▶ Exercise: Once you reach the line that holds "left ankle: (205, 889, 3)" in the listing below, output it and every line after it through the line that holds "right wrist: (451, 568, -15)", word for word.

[[ Records shown, beginning ]]

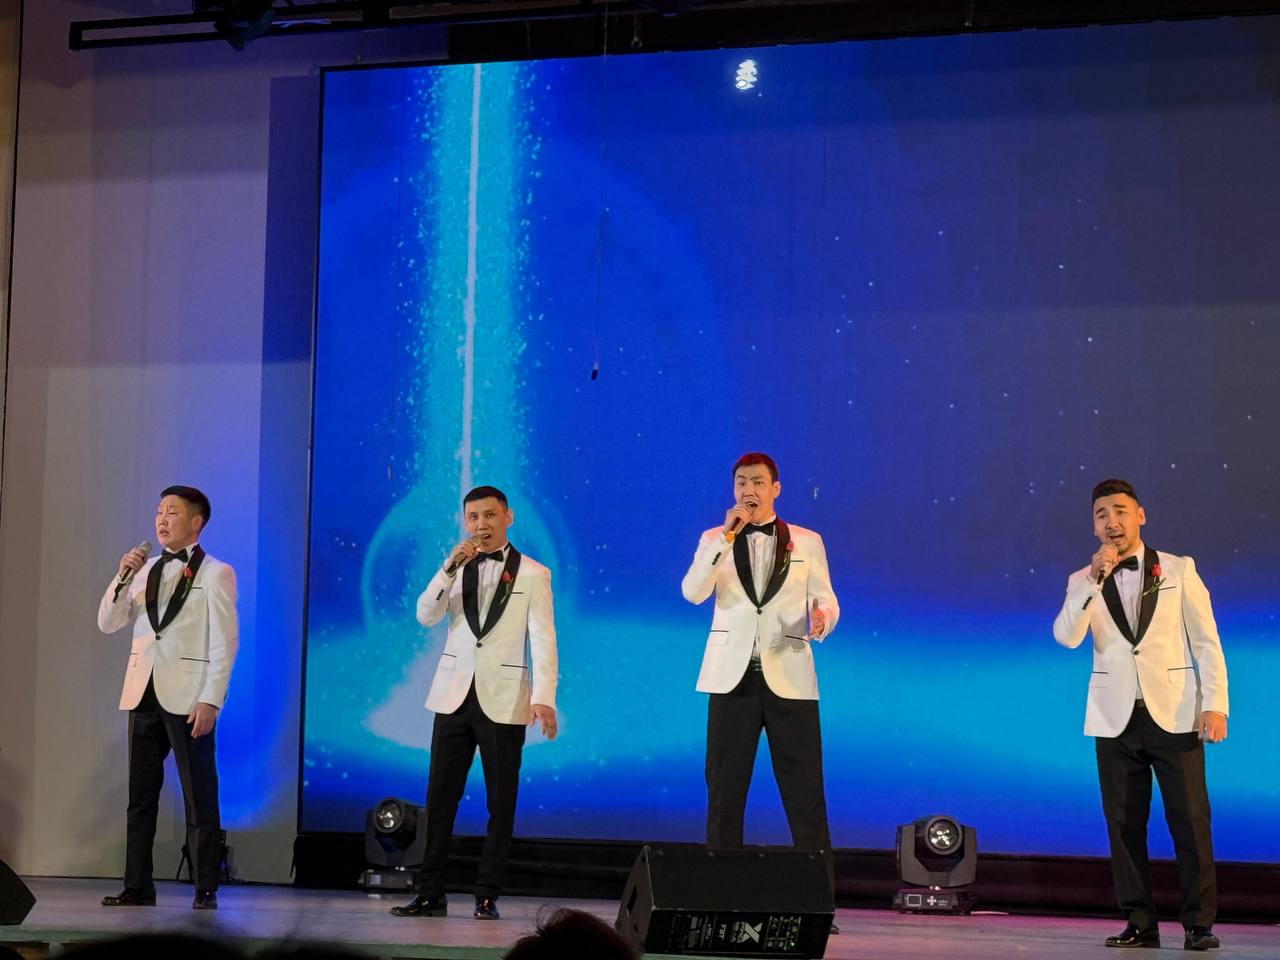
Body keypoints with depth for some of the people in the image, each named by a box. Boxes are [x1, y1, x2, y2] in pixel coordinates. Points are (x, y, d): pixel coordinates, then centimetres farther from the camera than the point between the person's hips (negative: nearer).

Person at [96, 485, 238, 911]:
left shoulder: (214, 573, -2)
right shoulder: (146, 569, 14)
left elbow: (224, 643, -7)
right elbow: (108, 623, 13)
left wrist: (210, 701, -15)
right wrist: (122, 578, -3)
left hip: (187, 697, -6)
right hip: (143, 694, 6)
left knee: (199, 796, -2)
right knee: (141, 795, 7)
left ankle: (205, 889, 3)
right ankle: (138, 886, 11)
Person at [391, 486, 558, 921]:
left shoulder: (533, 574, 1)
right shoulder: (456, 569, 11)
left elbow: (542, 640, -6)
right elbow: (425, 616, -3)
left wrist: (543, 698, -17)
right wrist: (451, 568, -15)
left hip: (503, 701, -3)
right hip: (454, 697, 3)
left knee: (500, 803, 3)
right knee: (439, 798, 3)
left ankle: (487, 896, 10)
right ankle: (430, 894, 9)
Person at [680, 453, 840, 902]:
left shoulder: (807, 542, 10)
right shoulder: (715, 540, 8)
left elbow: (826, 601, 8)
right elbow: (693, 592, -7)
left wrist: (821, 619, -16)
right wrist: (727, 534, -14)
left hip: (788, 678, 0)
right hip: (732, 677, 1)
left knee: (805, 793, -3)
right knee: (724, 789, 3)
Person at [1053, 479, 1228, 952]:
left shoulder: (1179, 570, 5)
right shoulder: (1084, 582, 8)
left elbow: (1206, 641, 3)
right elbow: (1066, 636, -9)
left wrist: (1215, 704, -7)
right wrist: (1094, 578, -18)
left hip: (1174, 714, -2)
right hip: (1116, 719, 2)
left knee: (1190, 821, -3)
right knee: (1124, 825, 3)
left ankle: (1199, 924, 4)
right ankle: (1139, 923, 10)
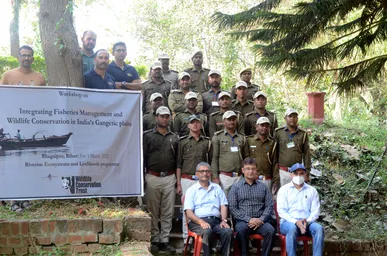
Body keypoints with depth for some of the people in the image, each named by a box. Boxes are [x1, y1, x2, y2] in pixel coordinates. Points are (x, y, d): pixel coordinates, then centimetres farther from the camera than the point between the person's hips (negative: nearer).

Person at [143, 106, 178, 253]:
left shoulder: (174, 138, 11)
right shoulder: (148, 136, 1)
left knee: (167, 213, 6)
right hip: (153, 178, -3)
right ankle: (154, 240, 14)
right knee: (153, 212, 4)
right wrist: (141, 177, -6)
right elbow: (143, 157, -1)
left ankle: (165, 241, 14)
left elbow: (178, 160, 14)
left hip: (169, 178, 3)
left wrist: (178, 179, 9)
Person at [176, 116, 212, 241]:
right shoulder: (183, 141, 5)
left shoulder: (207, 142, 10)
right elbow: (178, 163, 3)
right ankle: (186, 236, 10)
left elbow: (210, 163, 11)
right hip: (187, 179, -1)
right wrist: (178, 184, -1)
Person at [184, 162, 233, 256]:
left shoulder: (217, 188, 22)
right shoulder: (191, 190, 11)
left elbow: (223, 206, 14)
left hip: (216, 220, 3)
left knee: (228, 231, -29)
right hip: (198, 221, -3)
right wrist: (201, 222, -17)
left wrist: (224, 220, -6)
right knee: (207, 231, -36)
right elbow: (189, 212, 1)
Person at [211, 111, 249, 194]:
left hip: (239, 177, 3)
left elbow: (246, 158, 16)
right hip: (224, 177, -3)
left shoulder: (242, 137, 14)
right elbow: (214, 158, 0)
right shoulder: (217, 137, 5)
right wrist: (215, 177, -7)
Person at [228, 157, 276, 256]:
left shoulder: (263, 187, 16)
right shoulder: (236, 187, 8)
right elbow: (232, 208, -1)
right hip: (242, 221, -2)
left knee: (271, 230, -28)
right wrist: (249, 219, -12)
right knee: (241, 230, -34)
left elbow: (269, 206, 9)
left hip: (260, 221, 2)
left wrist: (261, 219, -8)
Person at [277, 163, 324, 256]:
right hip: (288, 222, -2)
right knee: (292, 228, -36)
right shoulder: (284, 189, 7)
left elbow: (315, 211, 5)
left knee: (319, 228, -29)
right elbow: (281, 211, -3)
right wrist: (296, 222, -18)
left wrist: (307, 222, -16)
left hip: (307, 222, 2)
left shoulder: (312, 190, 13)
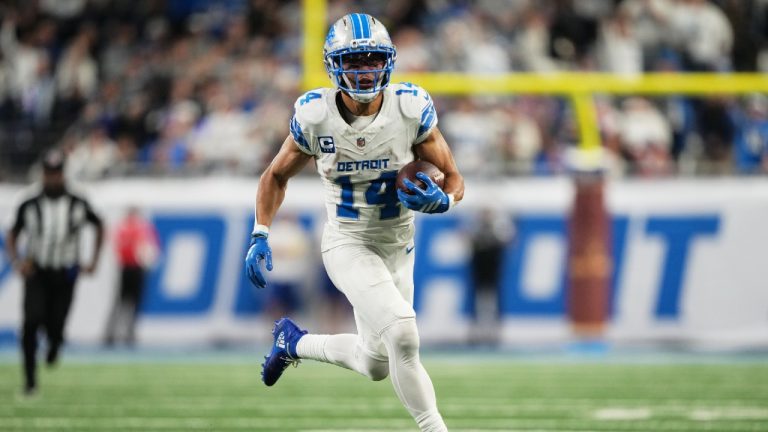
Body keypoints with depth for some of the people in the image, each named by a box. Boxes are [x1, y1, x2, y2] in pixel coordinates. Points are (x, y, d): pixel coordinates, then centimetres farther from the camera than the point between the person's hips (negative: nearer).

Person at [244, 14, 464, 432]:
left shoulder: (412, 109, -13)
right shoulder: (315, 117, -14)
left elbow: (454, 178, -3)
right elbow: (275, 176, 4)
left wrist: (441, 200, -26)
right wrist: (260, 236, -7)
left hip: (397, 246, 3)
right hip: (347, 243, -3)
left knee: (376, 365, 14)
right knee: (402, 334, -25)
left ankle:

[[ Records shown, end ]]

▶ Result of this task:
left ankle: (205, 889, 3)
right ankle: (138, 886, 11)
Person at [391, 486, 558, 921]:
left shoulder: (533, 574, 1)
right shoulder: (456, 569, 11)
left elbow: (542, 640, -6)
right elbow: (425, 616, -3)
left wrist: (543, 698, -17)
right wrist: (451, 568, -15)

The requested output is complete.